5 August 20212 minute read

US: Food service delivery becomes more taxing

The tax consequences of using an app to order a pepperoni pizza for delivery are getting more complex by the day. Not necessarily for the customer, but certainly for meal delivery service providers like DoorDash and Grubhub. These businesses were among the undisputed winners of the 2020 pandemic economy as millions of Americans sheltered at home, found it convenient to place take-out food orders on their mobile devices. But just as no good deed goes unpunished, it might also be fair to say that no novel business model goes untaxed.

The tax villain in this case is marketplace facilitator sales tax legislation that has recently been enacted in most states. A marketplace facilitator is essentially an online platform that brings buyers and sellers together for the purchase and sale of taxable goods or services. State revenue agencies have discovered that they can achieve significant efficiencies in revenue collection by placing the sales tax compliance obligations on the marketplace facilitator instead of on the true seller. As a result, meal delivery service platforms now face a litany of complex and confusing sales tax obligations that may require them to charge, collect, remit and report tax on customer food orders submitted over the platform.

That is not all. Perhaps predictably, a number of state and local governments just can’t seem to get enough of a good thing. Thus, in addition to sales tax obligations, a number of municipalities are now requiring meal delivery services to collect and remit city restaurant and meal taxes in addition to sales taxes. Moreover, several local jurisdictions have also decided to place caps on the commissions that meal delivery services charge restaurants.

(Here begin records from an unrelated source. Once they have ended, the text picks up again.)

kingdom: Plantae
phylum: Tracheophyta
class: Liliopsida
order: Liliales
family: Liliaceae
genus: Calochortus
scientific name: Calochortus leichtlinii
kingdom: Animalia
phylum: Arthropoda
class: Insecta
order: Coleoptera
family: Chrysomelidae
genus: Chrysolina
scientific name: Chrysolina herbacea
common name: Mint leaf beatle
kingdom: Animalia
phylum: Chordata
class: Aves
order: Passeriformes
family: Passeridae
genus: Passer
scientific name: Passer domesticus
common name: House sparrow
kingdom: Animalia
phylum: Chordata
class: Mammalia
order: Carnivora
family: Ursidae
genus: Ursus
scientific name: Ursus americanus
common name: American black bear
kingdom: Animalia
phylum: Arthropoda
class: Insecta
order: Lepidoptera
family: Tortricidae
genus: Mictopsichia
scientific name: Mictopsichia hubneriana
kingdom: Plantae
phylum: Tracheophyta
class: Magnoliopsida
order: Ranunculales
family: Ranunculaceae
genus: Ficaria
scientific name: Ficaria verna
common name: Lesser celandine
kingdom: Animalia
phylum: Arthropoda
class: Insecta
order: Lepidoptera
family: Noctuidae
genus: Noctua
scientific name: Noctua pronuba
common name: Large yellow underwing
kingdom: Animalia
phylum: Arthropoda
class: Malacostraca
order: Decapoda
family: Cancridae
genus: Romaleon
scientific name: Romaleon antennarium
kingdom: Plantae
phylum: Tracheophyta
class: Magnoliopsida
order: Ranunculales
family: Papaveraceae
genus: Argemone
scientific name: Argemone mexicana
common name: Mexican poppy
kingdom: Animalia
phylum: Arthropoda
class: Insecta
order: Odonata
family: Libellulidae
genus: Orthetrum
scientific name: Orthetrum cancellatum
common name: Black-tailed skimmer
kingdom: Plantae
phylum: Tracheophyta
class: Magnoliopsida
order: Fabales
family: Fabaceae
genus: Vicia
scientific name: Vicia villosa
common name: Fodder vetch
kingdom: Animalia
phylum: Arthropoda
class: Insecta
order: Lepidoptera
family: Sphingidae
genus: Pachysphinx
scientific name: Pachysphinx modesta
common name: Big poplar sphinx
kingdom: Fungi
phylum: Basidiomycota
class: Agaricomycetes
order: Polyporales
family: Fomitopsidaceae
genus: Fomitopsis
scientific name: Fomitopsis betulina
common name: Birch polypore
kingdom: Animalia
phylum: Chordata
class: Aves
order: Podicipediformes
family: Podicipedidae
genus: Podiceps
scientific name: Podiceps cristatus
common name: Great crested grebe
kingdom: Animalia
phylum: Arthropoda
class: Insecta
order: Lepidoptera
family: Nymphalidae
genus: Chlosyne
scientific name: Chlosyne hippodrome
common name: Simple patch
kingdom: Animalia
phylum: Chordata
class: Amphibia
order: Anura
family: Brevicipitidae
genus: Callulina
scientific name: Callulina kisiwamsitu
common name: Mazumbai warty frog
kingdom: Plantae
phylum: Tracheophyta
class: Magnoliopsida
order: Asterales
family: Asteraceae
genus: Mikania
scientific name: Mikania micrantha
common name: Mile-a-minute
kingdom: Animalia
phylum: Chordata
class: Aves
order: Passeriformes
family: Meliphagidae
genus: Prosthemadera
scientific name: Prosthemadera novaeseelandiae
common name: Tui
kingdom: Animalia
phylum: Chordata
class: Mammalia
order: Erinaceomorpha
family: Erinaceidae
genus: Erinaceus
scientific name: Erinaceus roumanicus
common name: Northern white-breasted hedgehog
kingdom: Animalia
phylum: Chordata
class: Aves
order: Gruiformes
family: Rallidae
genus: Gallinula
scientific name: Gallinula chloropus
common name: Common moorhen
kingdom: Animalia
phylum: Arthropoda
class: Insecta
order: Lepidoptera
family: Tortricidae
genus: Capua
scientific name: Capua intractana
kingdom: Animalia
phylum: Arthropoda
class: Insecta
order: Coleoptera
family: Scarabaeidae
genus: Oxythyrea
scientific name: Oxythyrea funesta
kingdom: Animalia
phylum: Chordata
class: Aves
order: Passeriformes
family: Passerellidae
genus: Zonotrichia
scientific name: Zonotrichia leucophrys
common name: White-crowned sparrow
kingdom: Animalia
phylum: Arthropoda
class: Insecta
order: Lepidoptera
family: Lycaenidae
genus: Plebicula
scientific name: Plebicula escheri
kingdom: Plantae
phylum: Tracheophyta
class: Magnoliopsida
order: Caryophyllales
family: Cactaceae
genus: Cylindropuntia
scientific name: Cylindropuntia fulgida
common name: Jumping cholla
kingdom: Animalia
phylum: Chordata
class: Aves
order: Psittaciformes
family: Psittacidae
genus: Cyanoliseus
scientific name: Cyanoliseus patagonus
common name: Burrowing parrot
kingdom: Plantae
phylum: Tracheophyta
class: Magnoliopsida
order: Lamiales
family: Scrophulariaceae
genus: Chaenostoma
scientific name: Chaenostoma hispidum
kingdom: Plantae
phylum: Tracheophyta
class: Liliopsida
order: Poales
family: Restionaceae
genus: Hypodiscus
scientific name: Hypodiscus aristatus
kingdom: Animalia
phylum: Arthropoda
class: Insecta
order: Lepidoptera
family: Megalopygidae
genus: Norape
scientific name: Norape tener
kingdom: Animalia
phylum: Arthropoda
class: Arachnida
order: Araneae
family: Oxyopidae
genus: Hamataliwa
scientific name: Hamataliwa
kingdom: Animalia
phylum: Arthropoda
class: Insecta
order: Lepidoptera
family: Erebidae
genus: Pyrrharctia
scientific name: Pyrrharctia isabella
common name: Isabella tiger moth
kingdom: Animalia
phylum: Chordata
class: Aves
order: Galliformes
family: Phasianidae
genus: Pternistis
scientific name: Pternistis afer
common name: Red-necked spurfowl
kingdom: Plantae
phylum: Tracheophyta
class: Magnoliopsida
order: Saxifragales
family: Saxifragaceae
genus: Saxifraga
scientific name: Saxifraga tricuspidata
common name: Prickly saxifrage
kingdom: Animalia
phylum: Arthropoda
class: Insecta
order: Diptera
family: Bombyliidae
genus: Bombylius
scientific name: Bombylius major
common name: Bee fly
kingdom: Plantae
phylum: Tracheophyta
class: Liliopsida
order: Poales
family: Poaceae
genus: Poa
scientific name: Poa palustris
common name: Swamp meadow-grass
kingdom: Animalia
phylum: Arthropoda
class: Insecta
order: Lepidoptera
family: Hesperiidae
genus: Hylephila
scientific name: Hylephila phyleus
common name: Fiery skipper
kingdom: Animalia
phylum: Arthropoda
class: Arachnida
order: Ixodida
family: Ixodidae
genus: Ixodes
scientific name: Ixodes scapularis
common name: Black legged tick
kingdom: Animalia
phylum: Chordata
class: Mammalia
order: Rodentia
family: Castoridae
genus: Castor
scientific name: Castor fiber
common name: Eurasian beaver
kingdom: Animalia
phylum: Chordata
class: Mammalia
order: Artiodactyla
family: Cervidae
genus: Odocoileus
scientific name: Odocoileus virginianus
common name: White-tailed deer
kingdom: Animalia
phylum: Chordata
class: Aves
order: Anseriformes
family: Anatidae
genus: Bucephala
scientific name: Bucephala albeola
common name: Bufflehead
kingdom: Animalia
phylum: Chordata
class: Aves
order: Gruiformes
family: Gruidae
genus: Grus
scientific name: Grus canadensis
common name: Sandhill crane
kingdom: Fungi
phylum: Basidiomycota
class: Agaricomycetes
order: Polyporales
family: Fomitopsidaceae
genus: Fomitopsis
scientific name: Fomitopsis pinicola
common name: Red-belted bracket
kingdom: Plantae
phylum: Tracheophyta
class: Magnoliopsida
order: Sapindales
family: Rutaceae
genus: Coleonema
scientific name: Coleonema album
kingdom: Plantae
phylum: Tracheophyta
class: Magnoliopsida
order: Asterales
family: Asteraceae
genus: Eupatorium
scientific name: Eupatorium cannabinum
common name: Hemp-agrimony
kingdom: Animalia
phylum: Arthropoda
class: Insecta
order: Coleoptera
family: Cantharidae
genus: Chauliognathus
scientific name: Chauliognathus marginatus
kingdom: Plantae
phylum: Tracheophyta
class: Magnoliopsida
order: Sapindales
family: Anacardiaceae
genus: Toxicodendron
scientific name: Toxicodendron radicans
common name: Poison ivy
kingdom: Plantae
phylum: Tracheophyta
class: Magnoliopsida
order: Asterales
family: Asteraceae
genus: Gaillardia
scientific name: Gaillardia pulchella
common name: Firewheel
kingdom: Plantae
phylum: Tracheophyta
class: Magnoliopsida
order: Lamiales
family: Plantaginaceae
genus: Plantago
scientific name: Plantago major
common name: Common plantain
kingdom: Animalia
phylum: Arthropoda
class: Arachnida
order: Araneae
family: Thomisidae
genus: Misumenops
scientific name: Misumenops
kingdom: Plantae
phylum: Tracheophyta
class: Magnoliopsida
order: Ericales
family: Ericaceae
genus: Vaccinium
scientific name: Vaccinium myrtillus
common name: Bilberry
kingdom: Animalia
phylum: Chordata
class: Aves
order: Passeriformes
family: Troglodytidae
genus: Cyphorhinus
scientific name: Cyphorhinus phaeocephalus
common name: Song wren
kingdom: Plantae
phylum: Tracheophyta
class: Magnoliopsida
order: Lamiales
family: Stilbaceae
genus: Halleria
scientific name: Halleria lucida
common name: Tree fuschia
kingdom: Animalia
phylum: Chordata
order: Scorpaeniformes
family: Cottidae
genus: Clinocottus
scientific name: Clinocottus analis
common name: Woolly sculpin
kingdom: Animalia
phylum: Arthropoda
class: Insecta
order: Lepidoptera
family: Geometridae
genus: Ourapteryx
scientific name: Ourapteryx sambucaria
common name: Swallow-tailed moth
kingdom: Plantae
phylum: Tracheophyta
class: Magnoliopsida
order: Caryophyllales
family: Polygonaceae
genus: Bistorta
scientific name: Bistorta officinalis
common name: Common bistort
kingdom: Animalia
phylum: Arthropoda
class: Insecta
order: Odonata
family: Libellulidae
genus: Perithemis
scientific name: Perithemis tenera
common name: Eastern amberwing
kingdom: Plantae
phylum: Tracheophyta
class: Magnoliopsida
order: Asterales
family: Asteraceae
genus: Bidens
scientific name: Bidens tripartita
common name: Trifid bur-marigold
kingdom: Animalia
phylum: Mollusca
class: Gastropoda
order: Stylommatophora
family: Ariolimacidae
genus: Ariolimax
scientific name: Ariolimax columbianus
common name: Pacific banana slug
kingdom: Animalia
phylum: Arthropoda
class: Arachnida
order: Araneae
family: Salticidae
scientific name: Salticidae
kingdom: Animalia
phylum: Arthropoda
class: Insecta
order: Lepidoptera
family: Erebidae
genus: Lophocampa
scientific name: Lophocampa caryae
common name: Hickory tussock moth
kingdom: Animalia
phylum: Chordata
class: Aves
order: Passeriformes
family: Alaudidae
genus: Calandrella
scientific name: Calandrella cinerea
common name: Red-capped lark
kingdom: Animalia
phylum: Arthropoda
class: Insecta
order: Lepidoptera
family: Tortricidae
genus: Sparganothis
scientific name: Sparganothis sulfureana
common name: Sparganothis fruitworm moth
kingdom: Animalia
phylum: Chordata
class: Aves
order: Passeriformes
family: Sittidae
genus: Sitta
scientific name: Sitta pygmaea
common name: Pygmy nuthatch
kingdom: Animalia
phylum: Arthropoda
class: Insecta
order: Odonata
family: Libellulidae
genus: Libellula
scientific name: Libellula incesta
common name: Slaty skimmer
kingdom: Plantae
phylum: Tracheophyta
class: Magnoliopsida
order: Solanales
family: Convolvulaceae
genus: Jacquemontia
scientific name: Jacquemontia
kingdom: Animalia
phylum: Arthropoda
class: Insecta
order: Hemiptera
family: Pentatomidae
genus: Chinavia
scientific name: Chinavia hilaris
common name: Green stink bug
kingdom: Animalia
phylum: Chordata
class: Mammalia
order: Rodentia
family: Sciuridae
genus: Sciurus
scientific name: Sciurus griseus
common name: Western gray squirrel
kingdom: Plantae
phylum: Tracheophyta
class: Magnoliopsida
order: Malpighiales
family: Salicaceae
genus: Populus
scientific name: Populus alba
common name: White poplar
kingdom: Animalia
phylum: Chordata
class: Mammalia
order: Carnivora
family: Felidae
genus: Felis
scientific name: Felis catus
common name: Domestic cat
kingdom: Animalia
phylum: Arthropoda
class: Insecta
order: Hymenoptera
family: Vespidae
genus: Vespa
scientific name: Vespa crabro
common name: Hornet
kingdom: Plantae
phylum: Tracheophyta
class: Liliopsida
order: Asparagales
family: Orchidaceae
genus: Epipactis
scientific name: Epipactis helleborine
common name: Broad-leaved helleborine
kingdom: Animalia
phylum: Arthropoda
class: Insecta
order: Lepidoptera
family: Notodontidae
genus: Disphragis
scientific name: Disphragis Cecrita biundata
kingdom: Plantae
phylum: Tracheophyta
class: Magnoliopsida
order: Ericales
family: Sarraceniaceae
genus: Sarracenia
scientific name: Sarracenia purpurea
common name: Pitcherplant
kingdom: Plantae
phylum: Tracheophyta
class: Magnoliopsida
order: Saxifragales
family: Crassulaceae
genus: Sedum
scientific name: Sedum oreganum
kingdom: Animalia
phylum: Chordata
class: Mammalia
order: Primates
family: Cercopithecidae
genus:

Marketplace facilitator legislation is not unique to meal delivery services but extends to all online marketplaces where taxable items are sold. In fact, a few states specifically exclude meal delivery services from the state’s marketplace facilitator definition.

The point, though, is that marketplace facilitator laws have become the shiny new toy in a state’s sales tax collection arsenal. Although nuances from state to state may support arguments against marketplace facilitator characterization under a particular set of facts, platform sellers must become educated regarding their potential tax compliance requirements in order to minimize tax exposure in the future.